### ARTICOLO
L’abbazia di Pomposa di Codigoro – Arte e Cultura

Il silenzio abbaziale, la storia, l'arte, la cultura....questo si assapora ogni volta che andiamo in un luogo sacro ed oggi vi parlerò dell'abbazia di Pomposa, XI sec., antico luogo sacro di sosta sulla via Roma, a Codigoro, nel Ferrarese.

Clicca sull'immagine e visita la pagina Facebook del Metodo Tramontano preparazione concorsi

Atttualmente questo scrigno artistico è tutelato dal 2014 dal Ministero per i beni e le attività culturali, per mezzo del Polo Museale/Direzione regionale dei Musei dal 2019. Andiamo con ordine. Il primo elemento che dobbiamo immaginarci è che nell’alto medioevo tutto il territorio dove sorse l’abbazia era detto “insula Pomposiana” ossia un lembo di terra incorniciato dalle acque. Da un frammento epistolare di Papa Giovanni VIII del’874 inviato all’imperatore Ludovico II sappiamo della sua prima esistenza. Passata nel 981 sotto l’amministrazione del monastero di San Salvatore, solo nel 1026 abbiamo la consacrazione dell’attuale abbazia da parte dell’abate Guido.

Righe di dati:
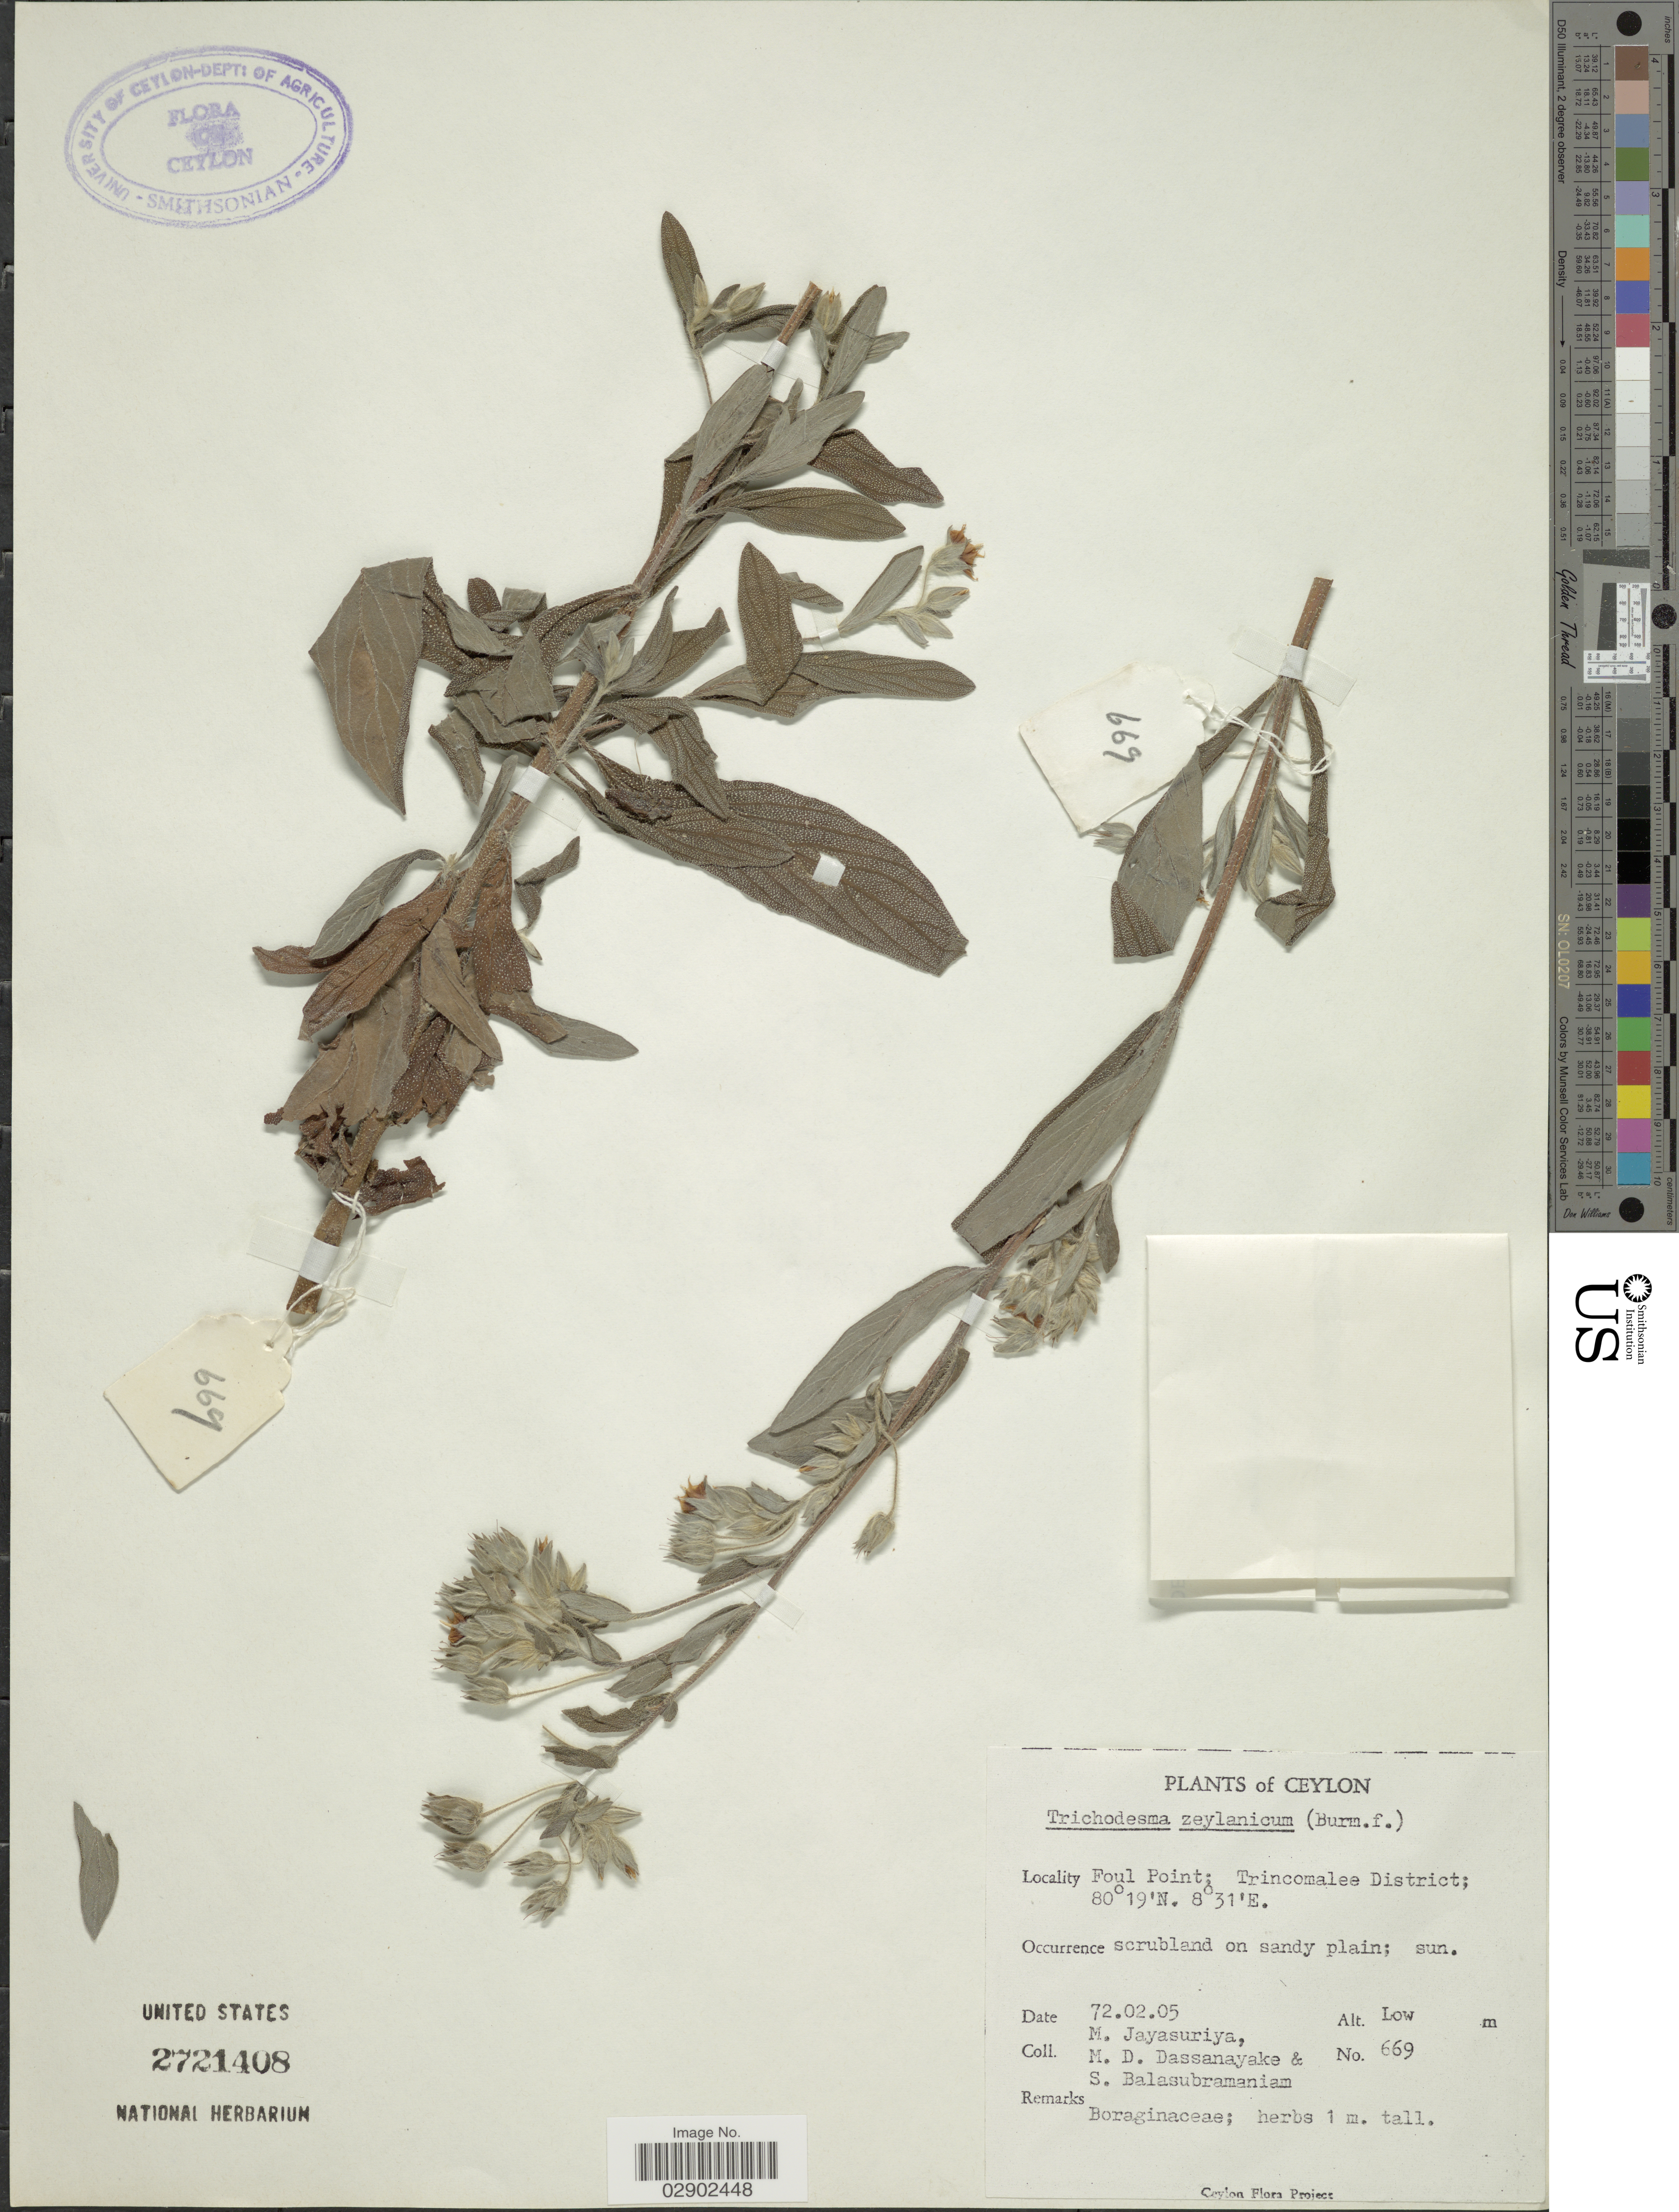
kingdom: Plantae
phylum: Tracheophyta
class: Magnoliopsida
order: Boraginales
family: Boraginaceae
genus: Trichodesma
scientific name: Trichodesma zeylanicum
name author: (Burm. f.) R. Br.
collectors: M. Jayasuriya, M. D. Dassanayake & S. Balasubramaniam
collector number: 669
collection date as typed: Transcribed d/m/y: 5/2/72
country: Sri Lanka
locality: Ceylon. Foul Point; Trincomalee District.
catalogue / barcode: US 2721408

### IL COMPITO
Prosegui l'articolo sull'abbazia di Pomposa riprendendo subito dopo la sua ultima frase.

### RISPOSTA
Ad un periodo di grande floridezza economica, con terreni, la salina di Comacchio, donazioni e proprietà varie, seguì un lento declino a causa di due fattori: l’impaludamento, causa antropicain quanto fu deviato l’alveo del Po, rendendo impraticabili i terreni e gli scambi e la malaria, che si diffuse velocemente uccidendo molti benedettini.La grave situazione morfologica del territorio spinse molti monaci ad abbandonare il luogo, fino a che nel 1653 papa Innocenzo X soppresse il monastero, acquisito a fine ‘800 dallo Stato Italiano e di nuovo in mani curiali.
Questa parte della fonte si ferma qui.